**Task 1:**
Answer these questions using the passage on structured scientific arguments.
(a) What claims are the results of modelling for different NPIs used to support?
(b) What is the source of the evidence concerning the software code?
(c) What does the assurance case not prescribe?
**Task 2:** From the passage on structured scientific arguments, reproduce the portion starting with "Figure 2 illustrates" and going on through "relationships between them.".

**Passage to read:**
■ ■ ■ ■

Figure 2 illustrates how the scientific argument can be captured and represented in a structured way through identifying the claims that are made, the evidence that supports those claims and the relationships between them.
Figure 2An example of part of a structured scientific argument for COVID-19 simulation. ICU, intensive care unit.
In figure 2, only a very simplified structured argument is shown as an example (adapted based on9). The results of modelling for different NPIs are used as evidence to support claims about the impact these interventions will have on the number of deaths. This is accompanied by evidence about the suitability for repurposing the model for COVID-19, evidence coming from independent inspection of the software code and evidence about the reliability of the model outputs. Such evidence is used to support an epidemiological claim that a specific combination of NPIs will result in a certain number of deaths with reasonable confidence.
The full argument would be much more comprehensive and draw on further evidence. For example, while we have referred to practices for increasing confidence from the high-risk software engineering domain, these could be complemented with reference to existing best practices for simulation model building and validation.14 15 The assurance case provides a structure for representing the diverse evidence but does not prescribe what evidence is provided. This is for the developers and assessors of the assurance case to reflect on.

■ ■ ■ ■

**Input data:**
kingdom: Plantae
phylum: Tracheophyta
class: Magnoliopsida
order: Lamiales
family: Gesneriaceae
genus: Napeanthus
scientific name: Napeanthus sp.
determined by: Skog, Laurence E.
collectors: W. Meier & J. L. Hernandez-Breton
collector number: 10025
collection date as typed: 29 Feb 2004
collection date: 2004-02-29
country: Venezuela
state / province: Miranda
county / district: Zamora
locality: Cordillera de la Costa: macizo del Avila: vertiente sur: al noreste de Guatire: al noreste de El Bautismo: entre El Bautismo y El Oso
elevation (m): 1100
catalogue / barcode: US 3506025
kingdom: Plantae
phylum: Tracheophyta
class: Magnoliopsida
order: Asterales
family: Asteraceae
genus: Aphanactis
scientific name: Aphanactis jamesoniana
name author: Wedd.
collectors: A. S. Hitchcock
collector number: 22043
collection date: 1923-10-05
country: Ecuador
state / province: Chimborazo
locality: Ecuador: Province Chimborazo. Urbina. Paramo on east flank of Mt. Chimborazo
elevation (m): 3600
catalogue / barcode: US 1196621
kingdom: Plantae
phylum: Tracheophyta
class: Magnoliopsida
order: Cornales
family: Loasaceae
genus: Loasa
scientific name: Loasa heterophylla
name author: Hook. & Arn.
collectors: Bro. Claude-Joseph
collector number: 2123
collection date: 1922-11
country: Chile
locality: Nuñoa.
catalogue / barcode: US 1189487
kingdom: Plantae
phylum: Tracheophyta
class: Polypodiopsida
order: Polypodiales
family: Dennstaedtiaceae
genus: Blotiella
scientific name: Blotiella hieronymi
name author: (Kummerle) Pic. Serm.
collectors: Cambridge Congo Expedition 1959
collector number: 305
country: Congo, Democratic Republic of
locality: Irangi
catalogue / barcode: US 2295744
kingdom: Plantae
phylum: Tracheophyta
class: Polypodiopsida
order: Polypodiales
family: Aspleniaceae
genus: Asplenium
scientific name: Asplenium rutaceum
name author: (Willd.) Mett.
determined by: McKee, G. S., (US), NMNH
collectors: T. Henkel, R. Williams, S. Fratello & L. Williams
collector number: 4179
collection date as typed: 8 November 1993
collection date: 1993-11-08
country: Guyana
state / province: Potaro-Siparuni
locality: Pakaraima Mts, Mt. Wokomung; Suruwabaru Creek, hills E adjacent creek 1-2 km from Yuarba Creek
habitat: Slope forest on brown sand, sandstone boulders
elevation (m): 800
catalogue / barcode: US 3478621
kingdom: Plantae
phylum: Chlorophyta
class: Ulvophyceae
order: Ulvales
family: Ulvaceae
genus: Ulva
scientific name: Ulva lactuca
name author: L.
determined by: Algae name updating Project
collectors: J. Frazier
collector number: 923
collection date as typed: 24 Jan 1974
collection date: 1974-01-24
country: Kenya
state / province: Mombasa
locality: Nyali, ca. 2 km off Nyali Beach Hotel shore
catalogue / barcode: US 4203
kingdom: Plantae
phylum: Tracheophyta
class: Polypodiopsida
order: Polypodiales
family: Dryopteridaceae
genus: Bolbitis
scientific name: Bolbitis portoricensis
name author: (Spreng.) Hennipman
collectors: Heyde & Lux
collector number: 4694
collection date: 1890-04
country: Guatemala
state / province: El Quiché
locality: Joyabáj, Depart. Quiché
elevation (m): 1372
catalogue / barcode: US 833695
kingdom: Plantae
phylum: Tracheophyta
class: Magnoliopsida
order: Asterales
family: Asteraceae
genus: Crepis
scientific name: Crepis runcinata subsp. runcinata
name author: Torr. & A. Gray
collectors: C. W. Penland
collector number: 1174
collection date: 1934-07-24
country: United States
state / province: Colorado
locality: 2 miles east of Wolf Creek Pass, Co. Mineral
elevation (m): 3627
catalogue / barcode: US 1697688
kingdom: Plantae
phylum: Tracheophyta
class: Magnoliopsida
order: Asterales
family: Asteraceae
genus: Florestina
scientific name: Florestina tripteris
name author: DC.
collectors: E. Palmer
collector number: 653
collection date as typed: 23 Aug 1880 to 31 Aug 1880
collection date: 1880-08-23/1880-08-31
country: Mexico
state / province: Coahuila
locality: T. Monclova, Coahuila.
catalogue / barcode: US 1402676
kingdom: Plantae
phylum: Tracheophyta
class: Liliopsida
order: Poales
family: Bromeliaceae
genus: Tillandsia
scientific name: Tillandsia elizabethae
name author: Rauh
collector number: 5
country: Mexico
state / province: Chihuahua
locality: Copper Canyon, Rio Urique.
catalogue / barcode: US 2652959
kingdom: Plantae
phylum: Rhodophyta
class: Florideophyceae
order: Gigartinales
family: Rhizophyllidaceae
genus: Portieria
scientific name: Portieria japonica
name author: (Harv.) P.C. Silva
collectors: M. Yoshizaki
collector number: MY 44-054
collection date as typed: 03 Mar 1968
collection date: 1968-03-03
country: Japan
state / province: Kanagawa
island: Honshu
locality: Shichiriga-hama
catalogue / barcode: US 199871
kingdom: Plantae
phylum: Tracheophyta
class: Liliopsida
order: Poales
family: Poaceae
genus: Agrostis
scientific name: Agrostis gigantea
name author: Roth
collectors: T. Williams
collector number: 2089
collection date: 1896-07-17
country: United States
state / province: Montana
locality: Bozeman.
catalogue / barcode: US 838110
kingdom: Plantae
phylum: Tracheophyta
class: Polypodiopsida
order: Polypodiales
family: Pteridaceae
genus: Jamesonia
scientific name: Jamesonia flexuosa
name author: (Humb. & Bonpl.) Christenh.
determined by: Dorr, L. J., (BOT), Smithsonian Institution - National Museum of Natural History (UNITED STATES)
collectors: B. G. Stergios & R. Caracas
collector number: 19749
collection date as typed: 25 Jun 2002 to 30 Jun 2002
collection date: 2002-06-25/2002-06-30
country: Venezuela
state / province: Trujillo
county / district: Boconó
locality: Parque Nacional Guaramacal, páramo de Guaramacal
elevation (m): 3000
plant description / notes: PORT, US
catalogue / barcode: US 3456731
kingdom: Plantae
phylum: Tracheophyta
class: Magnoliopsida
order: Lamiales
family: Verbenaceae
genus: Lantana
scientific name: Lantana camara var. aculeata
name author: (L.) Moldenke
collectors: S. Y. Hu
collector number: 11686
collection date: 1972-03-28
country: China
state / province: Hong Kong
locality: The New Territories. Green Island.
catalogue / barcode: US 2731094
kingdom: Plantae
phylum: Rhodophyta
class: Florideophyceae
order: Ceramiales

■ ■ ■ ■

**Expected output 1:**
(a) Claims about the impact these interventions will have on the number of deaths.
(b) Independent inspection of the software code.
(c) What evidence is provided.

**Expected output 2:**
Figure 2 illustrates how the scientific argument can be captured and represented in a structured way through identifying the claims that are made, the evidence that supports those claims and the relationships between them.